──────── Material provided ────────

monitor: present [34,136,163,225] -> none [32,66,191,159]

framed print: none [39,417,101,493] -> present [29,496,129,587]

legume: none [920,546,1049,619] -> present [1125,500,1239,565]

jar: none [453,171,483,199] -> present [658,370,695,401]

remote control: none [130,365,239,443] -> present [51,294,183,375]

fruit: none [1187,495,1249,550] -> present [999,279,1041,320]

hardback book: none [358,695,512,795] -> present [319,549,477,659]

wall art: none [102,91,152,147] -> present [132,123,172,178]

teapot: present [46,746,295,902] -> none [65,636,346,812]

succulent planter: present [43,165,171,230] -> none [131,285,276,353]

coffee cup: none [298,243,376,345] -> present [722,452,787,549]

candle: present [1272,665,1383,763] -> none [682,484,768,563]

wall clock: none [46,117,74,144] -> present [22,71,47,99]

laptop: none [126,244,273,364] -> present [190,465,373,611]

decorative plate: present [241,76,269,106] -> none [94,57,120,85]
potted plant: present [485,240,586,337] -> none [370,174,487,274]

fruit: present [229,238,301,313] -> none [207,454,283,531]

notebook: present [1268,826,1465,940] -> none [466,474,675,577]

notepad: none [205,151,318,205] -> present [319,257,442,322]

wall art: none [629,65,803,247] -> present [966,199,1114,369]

────────

Work request
Find the string "wall" in the records, then copy each line where it occurs.

Result
wall art: none [102,91,152,147] -> present [132,123,172,178]
wall clock: none [46,117,74,144] -> present [22,71,47,99]
wall art: none [629,65,803,247] -> present [966,199,1114,369]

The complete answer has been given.